In 1986, after studying and working in New York for 16 years, Paracha moved back to Pakistan, to Karachi where he and his wife raised four children and he managed several business ventures. In July 2003, Paracha traveled to Bangkok for what he thought was a meeting about a business opportunity. He never made it out of the airport. Masked men abducted him, taking him to Bagram Air Force Base in Afghanistan where he was interrogated and, according to Hunt, imprisoned in a cell with no toilet. His family spent a month with no idea of his whereabouts, until the International Committee of the Red Cross notified them he was in U.S. custody. After a year in Bagram, he was sent to Guantanamo in September 2004.

The United States believes that both Paracha and his son Uzair aided several Pakistani men alleged to be al Qaeda operatives. In November, Uzair was convicted in federal court of providing the operatives with "material support" and now faces up to 75 years in jail. Uzair maintains his innocence. He says he was an unwitting accomplice, merely helping his father's business associates with their U.S. immigration papers. Saifullah says he does have a relationship with the alleged terrorists, but only knew the men as investors, not al Qaeda operatives. Unlike his son, he hasn't been afforded an opportunity to make his case in court.

The rules guiding attorney/client correspondence at Guantanamo are frustratingly vague, lawyers for the detainees say, and the processing delays are maddening. Mail routinely arrives six months after it's been sent, if it arrives at all. "For months I sent him letters and he sent me letters and they were all just impounded," Hunt says. "Now, I think my letters get through but they take their sweet time about it."

» Stored records:
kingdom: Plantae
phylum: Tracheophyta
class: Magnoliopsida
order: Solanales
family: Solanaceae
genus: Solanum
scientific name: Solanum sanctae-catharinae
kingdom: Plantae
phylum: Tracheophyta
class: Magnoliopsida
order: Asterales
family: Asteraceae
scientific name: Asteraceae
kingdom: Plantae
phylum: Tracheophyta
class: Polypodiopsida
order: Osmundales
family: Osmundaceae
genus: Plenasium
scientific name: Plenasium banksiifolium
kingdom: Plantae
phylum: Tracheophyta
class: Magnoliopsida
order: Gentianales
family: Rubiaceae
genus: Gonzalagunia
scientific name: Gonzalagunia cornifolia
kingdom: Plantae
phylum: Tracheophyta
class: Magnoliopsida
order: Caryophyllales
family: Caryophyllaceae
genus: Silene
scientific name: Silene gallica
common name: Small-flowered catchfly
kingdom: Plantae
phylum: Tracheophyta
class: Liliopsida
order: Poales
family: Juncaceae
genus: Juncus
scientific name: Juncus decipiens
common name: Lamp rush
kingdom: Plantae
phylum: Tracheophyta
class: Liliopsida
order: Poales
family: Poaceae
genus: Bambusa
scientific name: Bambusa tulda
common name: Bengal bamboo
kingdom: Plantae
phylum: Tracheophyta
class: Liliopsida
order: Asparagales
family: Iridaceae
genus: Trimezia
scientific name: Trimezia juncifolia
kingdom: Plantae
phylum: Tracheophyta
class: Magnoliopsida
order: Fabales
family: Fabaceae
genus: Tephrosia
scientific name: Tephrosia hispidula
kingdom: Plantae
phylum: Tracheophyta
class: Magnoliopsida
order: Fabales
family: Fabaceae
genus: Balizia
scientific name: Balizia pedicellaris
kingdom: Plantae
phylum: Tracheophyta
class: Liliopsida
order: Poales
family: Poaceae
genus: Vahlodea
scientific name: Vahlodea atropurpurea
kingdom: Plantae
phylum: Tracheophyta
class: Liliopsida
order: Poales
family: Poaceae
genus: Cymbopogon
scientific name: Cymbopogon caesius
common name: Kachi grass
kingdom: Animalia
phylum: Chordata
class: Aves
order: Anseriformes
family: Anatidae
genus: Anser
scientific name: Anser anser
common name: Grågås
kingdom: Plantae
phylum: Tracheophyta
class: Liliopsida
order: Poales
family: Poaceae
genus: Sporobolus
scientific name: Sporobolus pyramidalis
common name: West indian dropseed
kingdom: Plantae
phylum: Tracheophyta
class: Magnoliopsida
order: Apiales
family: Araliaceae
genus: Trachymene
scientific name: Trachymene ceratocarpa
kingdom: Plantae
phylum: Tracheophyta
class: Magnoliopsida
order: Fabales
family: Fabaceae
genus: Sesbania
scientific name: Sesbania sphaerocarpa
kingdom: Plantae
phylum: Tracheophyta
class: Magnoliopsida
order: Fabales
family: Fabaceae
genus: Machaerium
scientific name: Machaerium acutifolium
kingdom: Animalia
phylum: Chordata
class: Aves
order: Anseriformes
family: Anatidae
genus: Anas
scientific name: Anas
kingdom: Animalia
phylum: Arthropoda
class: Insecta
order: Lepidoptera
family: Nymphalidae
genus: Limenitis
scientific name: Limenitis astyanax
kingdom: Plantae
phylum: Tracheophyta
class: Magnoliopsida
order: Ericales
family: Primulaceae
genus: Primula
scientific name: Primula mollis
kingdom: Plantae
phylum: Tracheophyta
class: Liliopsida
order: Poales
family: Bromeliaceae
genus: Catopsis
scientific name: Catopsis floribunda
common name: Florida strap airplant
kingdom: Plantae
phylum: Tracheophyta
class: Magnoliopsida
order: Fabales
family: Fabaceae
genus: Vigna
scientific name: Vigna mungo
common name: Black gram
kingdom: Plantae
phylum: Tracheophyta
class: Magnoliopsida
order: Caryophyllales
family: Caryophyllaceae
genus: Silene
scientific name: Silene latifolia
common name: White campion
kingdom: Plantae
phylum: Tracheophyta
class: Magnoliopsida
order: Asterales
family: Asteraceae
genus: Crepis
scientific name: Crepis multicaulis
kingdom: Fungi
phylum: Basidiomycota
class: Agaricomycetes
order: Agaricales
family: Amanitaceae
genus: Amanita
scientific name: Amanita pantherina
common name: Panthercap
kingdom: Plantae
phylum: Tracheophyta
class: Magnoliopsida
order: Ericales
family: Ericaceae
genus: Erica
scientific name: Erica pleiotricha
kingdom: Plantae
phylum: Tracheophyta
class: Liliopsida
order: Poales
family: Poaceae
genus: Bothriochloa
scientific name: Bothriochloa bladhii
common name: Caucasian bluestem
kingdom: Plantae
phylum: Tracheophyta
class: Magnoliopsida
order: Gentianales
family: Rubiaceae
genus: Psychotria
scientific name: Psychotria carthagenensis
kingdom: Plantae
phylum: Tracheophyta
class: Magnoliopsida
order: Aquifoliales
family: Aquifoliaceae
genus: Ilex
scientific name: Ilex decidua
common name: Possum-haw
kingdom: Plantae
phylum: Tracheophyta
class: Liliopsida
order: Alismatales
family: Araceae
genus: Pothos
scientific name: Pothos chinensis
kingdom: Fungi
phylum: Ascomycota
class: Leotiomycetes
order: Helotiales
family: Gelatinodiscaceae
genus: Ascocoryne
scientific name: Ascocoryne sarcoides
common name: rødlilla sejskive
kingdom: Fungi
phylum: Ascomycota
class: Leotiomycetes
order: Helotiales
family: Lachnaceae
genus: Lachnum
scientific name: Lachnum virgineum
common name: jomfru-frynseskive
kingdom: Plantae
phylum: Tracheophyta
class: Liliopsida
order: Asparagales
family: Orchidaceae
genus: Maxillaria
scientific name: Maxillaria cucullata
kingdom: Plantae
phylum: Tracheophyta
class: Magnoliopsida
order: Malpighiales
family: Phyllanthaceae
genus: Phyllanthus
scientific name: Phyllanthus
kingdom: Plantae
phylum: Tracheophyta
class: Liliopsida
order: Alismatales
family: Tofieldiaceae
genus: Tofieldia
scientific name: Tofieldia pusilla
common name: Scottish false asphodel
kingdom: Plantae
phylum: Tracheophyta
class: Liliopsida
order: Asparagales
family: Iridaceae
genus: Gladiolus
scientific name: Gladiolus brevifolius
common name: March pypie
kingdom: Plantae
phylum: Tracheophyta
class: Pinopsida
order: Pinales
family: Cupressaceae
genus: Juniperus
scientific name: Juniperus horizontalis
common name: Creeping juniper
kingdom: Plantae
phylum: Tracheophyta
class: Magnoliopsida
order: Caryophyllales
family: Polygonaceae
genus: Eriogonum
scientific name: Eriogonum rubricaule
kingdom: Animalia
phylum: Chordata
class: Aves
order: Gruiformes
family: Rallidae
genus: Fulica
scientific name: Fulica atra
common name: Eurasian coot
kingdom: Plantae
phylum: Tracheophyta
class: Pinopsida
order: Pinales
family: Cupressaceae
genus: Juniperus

» Written problem 1:
Decide whether each statement below agrees with the passage about Saifullah Paracha. Answer yes or no and quote the words of the passage that settle it.
(a) Paracha studied and worked in New York for 16 years before moving back to Pakistan.
(b) Paracha's family learned where he was from airport officials in Bangkok.
(c) Uzair was acquitted in federal court.
» Written problem 2:
Using the passage about Saifullah Paracha, answer these questions briefly.
(a) To what place was Paracha taken after his abduction?
(b) What is the longest prison term Uzair now faces?
(c) How long after it has been sent does mail routinely arrive at Guantanamo?
» Written problem 3: Carry on the passage about Saifullah Paracha, beginning after its final sentence.

» Exercise result 1:
(a) Yes: "after studying and working in New York for 16 years, Paracha moved back to Pakistan"
(b) No: "until the International Committee of the Red Cross notified them he was in U.S. custody"
(c) No: "Uzair was convicted in federal court"

» Exercise result 2:
(a) Bagram Air Force Base in Afghanistan
(b) Up to 75 years in jail
(c) Six months

» Exercise result 3:
The ostensible reason for the backlog is security. "The attorney/client communications go to a secure facility, which happens to be here in Washington," Hunt says. "And they can't leave there until the government clears it and says it's not sensitive and not classified."

In order to read Paracha's correspondence, Hunt must go to the secure location--"a grim featureless office, with blinds drawn 24 hours a day"--where he's allowed to read Paracha's letters to him before placing them back in a safe. Last month he saw the 98 letters, painstakingly copied in longhand, which Paracha had sent to him to review and distribute. But Hunt was told he couldn't remove them from the safe. He can't disclose what's in the letters--"it's a state secret," he quips--but says "the person with the right authority could sit down, take a glance at them and then say, 'OK they can go out.' "

A Pentagon spokesperson wouldn't comment directly on Paracha's letters but said that over a six-month span in 2005, there were 10,000 pieces of mail sent to or from detainees. The detainees are "in close contact with family and friends if they choose to be," the spokesperson said.